Critics questioned if the definition as set out by Deng in 1984 would narrow over time to just suit what the NPCSC of the day demanded, such as, for example, supporting wholeheartedly the dream of Chinese rejuvenation. But Tam dismissed such concerns.

He urged critics to take reference from Article 104 of the Basic Law which reflected the spirit and substance of what Deng meant by patriots ruling the city.

“Article 104 requires officials, lawmakers and judges to uphold the Basic Law and pledge allegiance to Hong Kong as a special administrative region of China. It’s also a basic requirement for patriots to abide by the city’s laws, including the national security law, and support one country, two systems.”

Asked if patriots could freely criticise the central and local governments without their loyalty being questioned, Tam said: “Yes, you can criticise if you want the government to improve.

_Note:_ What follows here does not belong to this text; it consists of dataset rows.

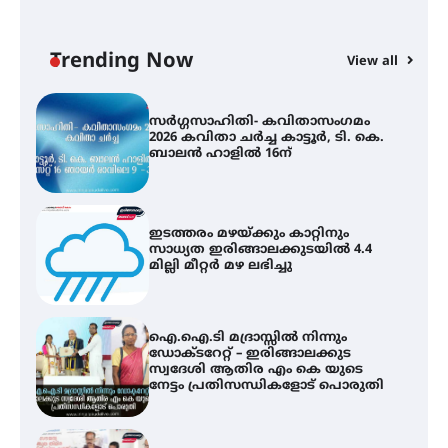
കോമേഴ്സ് എക്സ്പോയുമായി
എസ് എൻ ഹയർ സെക്കൻഡറി
വിദ്യാർത്ഥികൾ
Trending Now
View all
സർഗ്ഗസാഹിതി- കവിതാസംഗമം
2026 കവിതാ ചർച്ച കാട്ടൂർ, ടി. കെ.
ബാലൻ ഹാളിൽ 16ന്
ഇടത്തരം മഴയ്ക്കും കാറ്റിനും
സാധ്യത ഇരിങ്ങാലക്കുടയിൽ 4.4
മില്ലി മീറ്റർ മഴ ലഭിച്ചു
ഐ.ഐ.ടി മദ്രാസ്സിൽ നിന്നും
ഡോക്ടറേറ്റ് – ഇരിങ്ങാലക്കുട
സ്വദേശി ആതിര എം കെ യുടെ
നേട്ടം പ്രതിസന്ധികളോട് പൊരുതി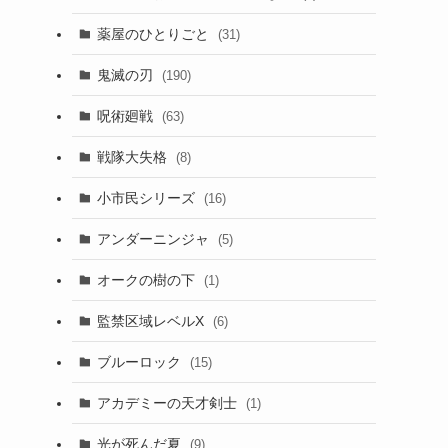
薬屋のひとりごと
(31)
鬼滅の刃
(190)
呪術廻戦
(63)
戦隊大失格
(8)
小市民シリーズ
(16)
アンダーニンジャ
(5)
オークの樹の下
(1)
監禁区域レベルX
(6)
ブルーロック
(15)
アカデミーの天才剣士
(1)
光が死んだ夏
(9)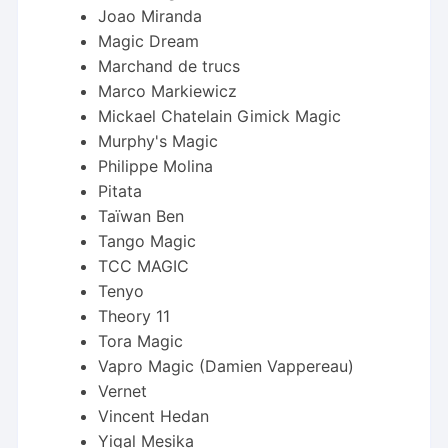
Joao Miranda
Magic Dream
Marchand de trucs
Marco Markiewicz
Mickael Chatelain Gimick Magic
Murphy's Magic
Philippe Molina
Pitata
Taïwan Ben
Tango Magic
TCC MAGIC
Tenyo
Theory 11
Tora Magic
Vapro Magic (Damien Vappereau)
Vernet
Vincent Hedan
Yigal Mesika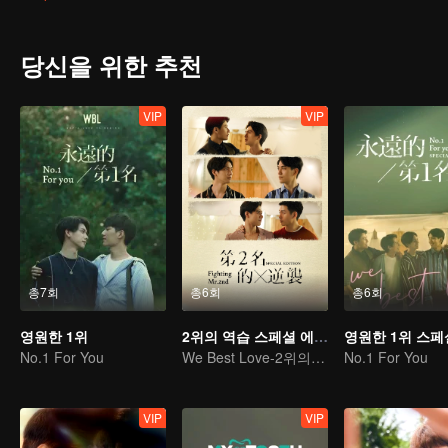
기하기로 한다. 하지만 5년 후, 원수는 외나무다리에서 만난다더니 
버림받은 만년 2위는 꼭 역전하겠다고 다짐한다. 공부는 모를지라도 
당신을 위한 추천
VIP
VIP
총7회
총6회
총6회
영원한 1위
2위의 역습 스페셜 에디션
No.1 For You
We Best Love-2위의 역습
No.1 For You
VIP
VIP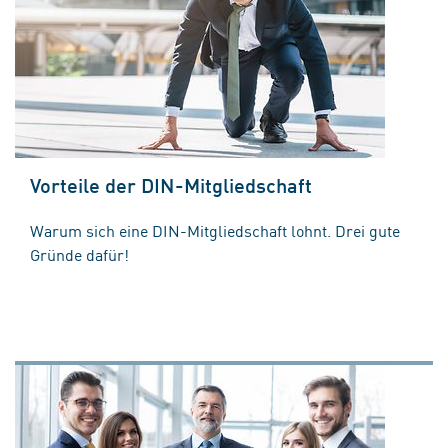
Vorteile der DIN-Mitgliedschaft
Warum sich eine DIN-Mitgliedschaft lohnt. Drei gute
Gründe dafür!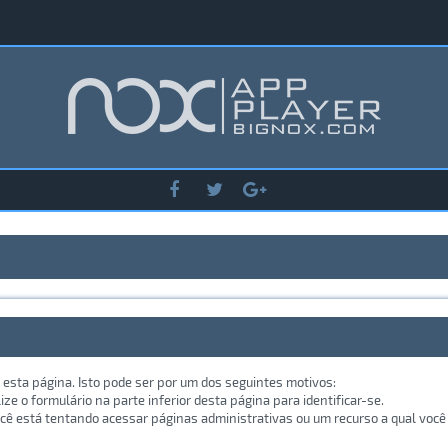
 esta página. Isto pode ser por um dos seguintes motivos:
lize o formulário na parte inferior desta página para identificar-se.
ê está tentando acessar páginas administrativas ou um recurso a qual você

As a NPCSC delegate, I have made a lot of suggestions on how certain mainland legislations can be improved.”

But the catchphrase would redefine not just the role of the opposition, Ip said, but also how the pro-establishment camp sought to prove its relevance in the changed political landscape.

There could be intra-camp contest to prove one’s patriotism, he said. “But it would be a positive kind of competition,” he added.

But Lau Siu-kai saw danger ahead, especially if the pro-establishment camp no longer had a credible opposition to unite against.

Hong Kong liberal studies: spotlight on national security, lawfulness, patriotism

“Pro-establishment politicians could be challenged by new patriotic forces within the camp … In the face of competition, they could be worried whether they are still up to the standard of patriotism,” he said.

A pro-Beijing leader admitted a focus on patriots governing Hong Kong could leave pro-establishment politicians, regardless of their age, worrying about proving their loyalty.

The insider said the bloc’s leaders were unlikely to put an end to such internal competition, as long as the rivalry highlighted the importance of national sovereignty and security.

“The activists from the other side of the camp were also very vocal, and our supporters have blamed us for being too moderate when people are jeopardising one country, two systems,” he said.

For now, DAB activists said they were not too worried about competition in their own camp. They singularly focused on expanding their reach. Whether it was the opposition or young people, they need not identify with the Communist Party to be deemed patriots; they just needed to show they cared about the city and country, even if they chose to be critical, Brave Chan said. “They can criticise the country and suggest improvements, but we hope that they won’t curse China,” he said.